O ministro Dias Toffoli, do Supremo Tribunal Federal (STF), informou que a definição sobre a permanência do caso Master no STF ou o eventual envio à primeira instância da Justiça Federal somente ocorrerá após a conclusão do inquérito conduzido pela Polícia Federal (PF). O esclarecimento foi divulgado por meio de nota oficial do gabinete, publicada na quinta-feira (29/01/2026).
A manifestação ocorre em meio a questionamentos sobre a competência do Supremo, o sigilo máximo decretado no processo e pressões para que Toffoli deixe a relatoria. O caso investiga irregularidades e possíveis fraudes nas negociações de compra do Banco Master pelo Banco de Brasília (BRB), instituição financeira pública do Distrito Federal.
O processo chegou ao STF após a localização do nome de um deputado federal em documentos apreendidos pela PF, ainda sem indícios concretos de prática de ilícitos. Segundo o gabinete, o comunicado tem como objetivo esclarecer os principais andamentos da investigação e rebater interpretações sobre eventuais nulidades processuais.
Ao afirmar que a análise sobre o envio à primeira instância ocorrerá apenas ao fim das investigações, Toffoli destacou a necessidade de evitar violações ao foro por prerrogativa de função, à ampla defesa e ao devido processo legal, fundamentos que orientam a condução do inquérito no STF.
Competência do STF e possível envio à primeira instância
De acordo com a nota, somente após o encerramento das investigações será possível avaliar, caso a caso, a remessa dos autos às instâncias ordinárias. O gabinete afirma que a medida busca impedir questionamentos futuros sobre nulidades processuais.
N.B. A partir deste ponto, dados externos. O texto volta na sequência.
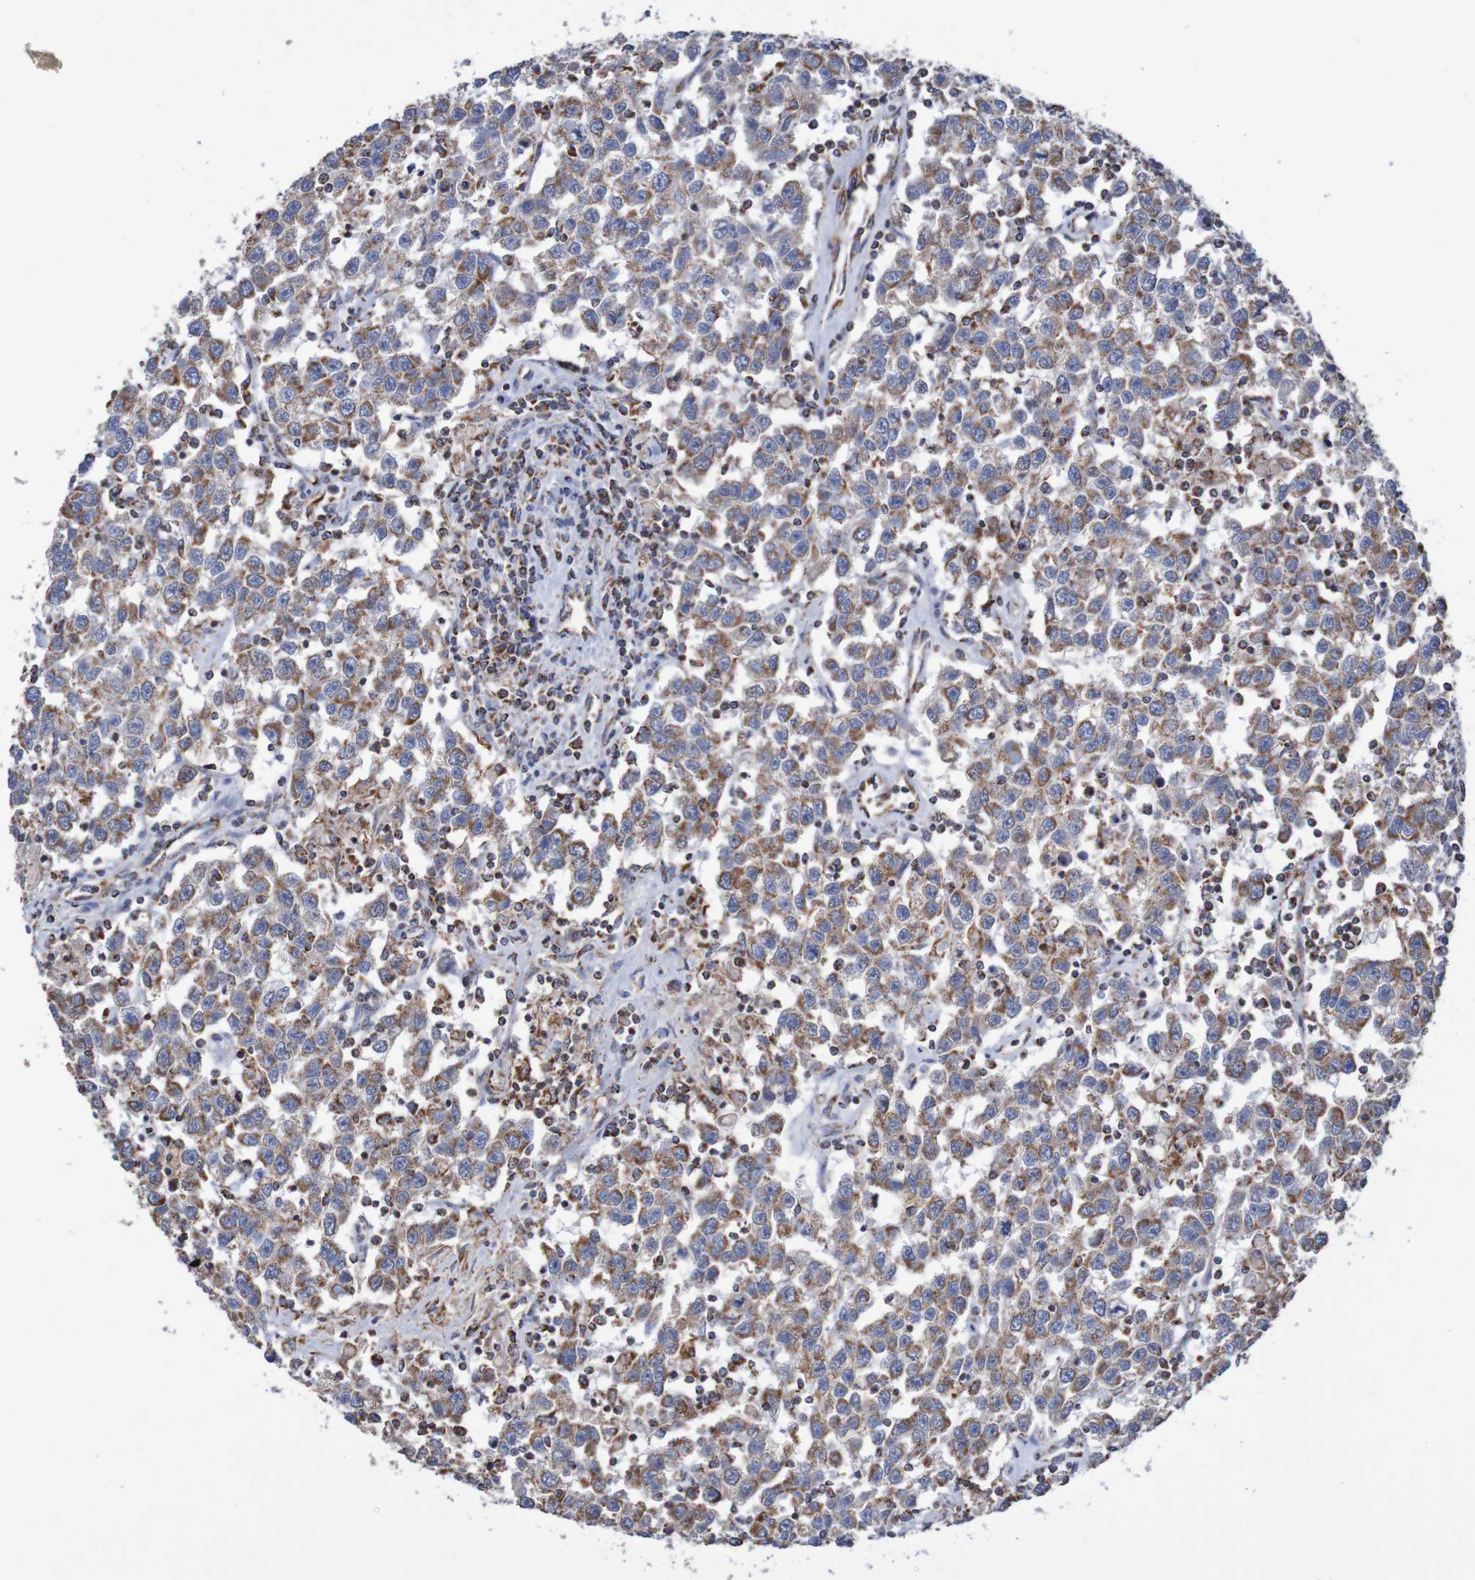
{"staining": {"intensity": "moderate", "quantity": ">75%", "location": "cytoplasmic/membranous"}, "tissue": "testis cancer", "cell_type": "Tumor cells", "image_type": "cancer", "snomed": [{"axis": "morphology", "description": "Seminoma, NOS"}, {"axis": "topography", "description": "Testis"}], "caption": "Testis seminoma stained for a protein (brown) reveals moderate cytoplasmic/membranous positive staining in about >75% of tumor cells.", "gene": "MMEL1", "patient": {"sex": "male", "age": 41}}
A competência do Supremo para supervisionar o caso foi reconhecida em decisão anterior, proferida com parecer favorável da Procuradoria-Geral da República (PGR). Segundo o comunicado, não houve recurso contra essa decisão, o que manteve o STF como instância responsável pela supervisão do inquérito.
O gabinete também informou que pedidos de nulidade apresentados pelas defesas, inclusive sob alegação de violação do foro privilegiado, foram rejeitados. Um pedido de composição amigável apresentado pela defesa de um dos investigados também foi indeferido.
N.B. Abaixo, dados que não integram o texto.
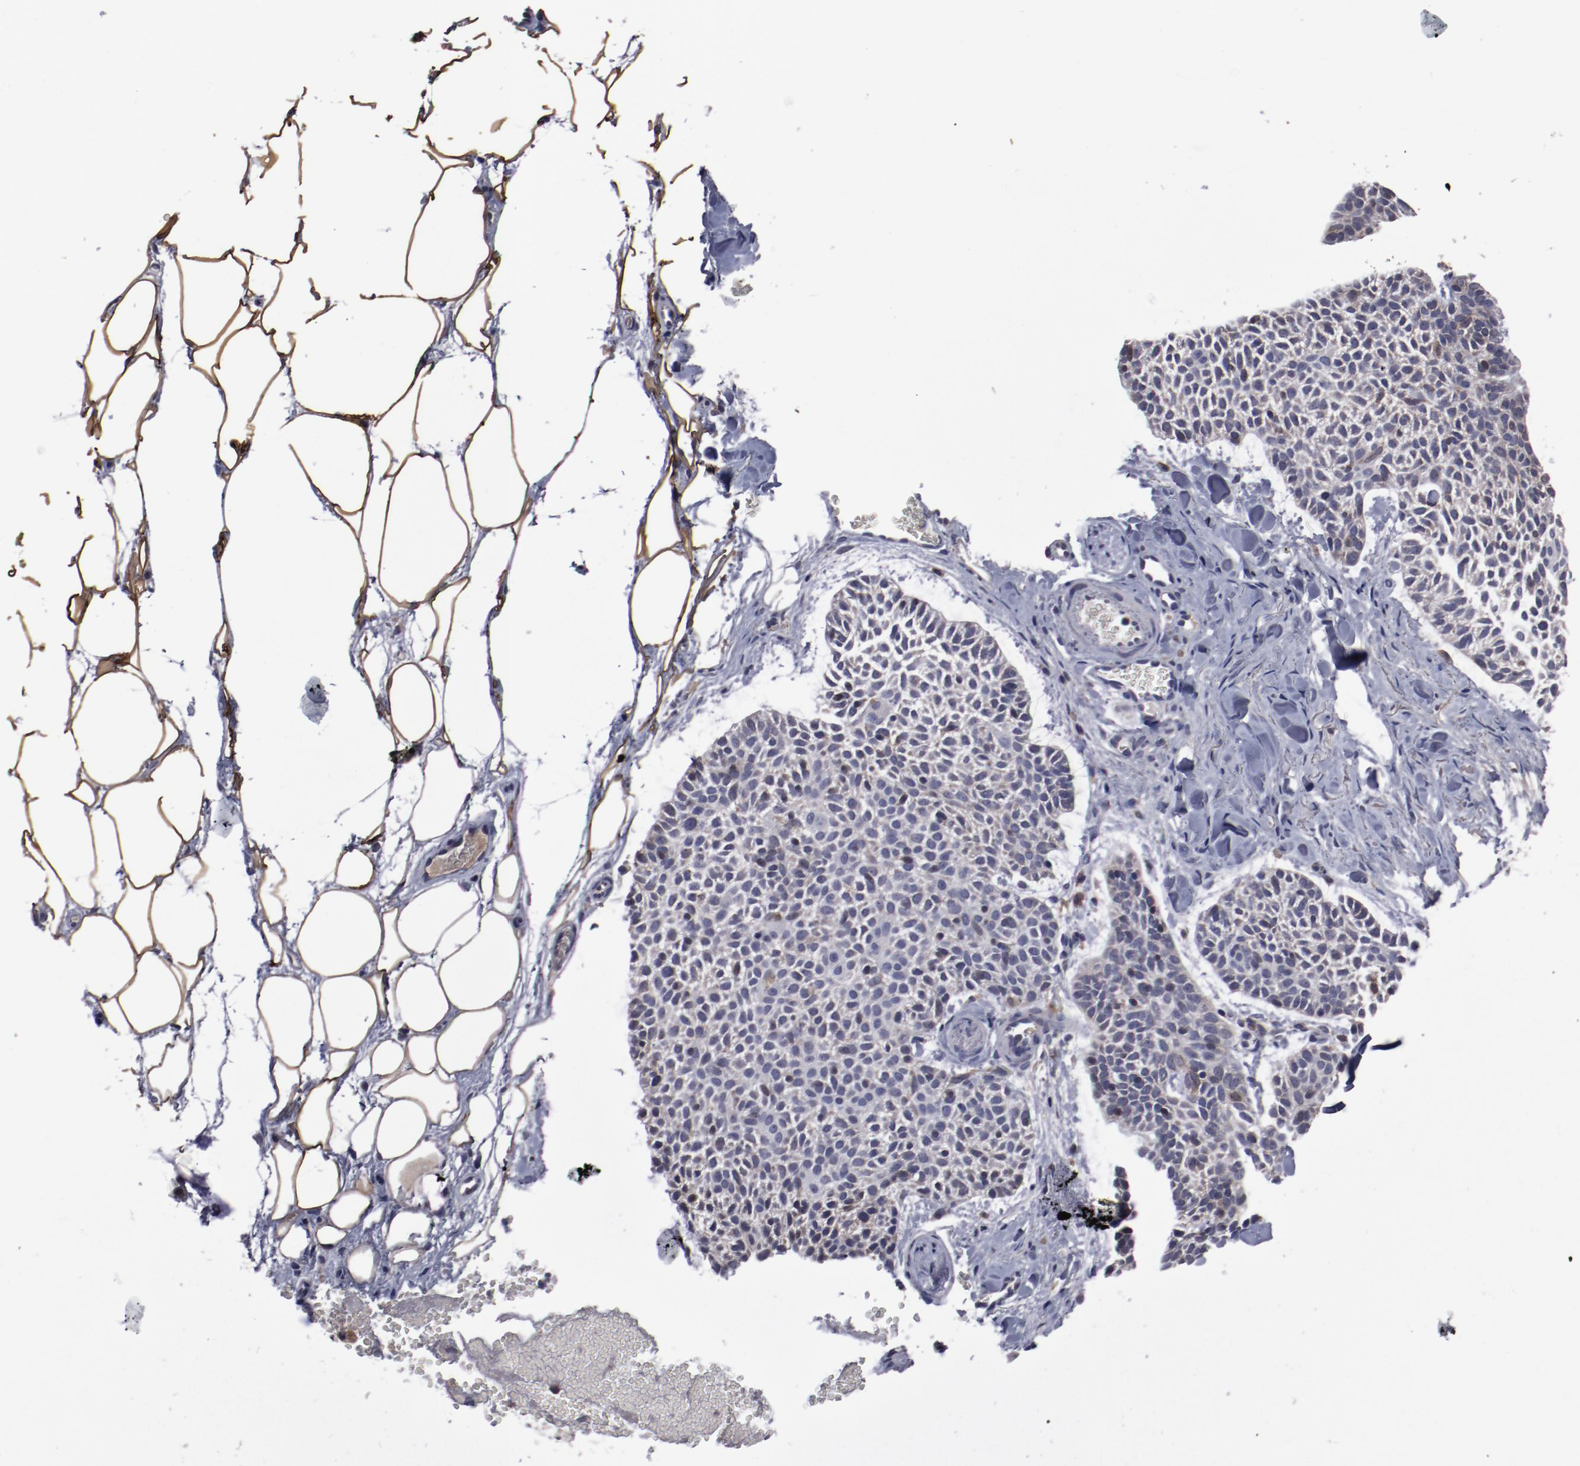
{"staining": {"intensity": "weak", "quantity": "<25%", "location": "cytoplasmic/membranous"}, "tissue": "skin cancer", "cell_type": "Tumor cells", "image_type": "cancer", "snomed": [{"axis": "morphology", "description": "Normal tissue, NOS"}, {"axis": "morphology", "description": "Basal cell carcinoma"}, {"axis": "topography", "description": "Skin"}], "caption": "Photomicrograph shows no significant protein staining in tumor cells of skin basal cell carcinoma. Brightfield microscopy of immunohistochemistry stained with DAB (3,3'-diaminobenzidine) (brown) and hematoxylin (blue), captured at high magnification.", "gene": "IL12A", "patient": {"sex": "female", "age": 70}}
O inquérito policial segue em curso e teve o prazo de conclusão prorrogado por mais 60 dias, após solicitação da autoridade policial, deferida pelo relator.
Sigilo do processo e esclarecimentos sobre medidas adotadas
Outro ponto abordado pela nota diz respeito ao sigilo máximo decretado sobre o caso, que gerou controvérsia pública. Segundo o gabinete, o sigilo já havia sido determinado pelo juízo de primeiro grau e foi mantido no STF com o objetivo de evitar vazamentos que pudessem comprometer as diligências.
O esclarecimento foi divulgado após reportagens associarem o sigilo a uma viagem de Toffoli em aeronave particular, na qual estaria presente o advogado de um dos diretores investigados do Banco Master. O ministro não comentou diretamente o episódio, limitando-se a reforçar que a medida segue parâmetros legais e processuais.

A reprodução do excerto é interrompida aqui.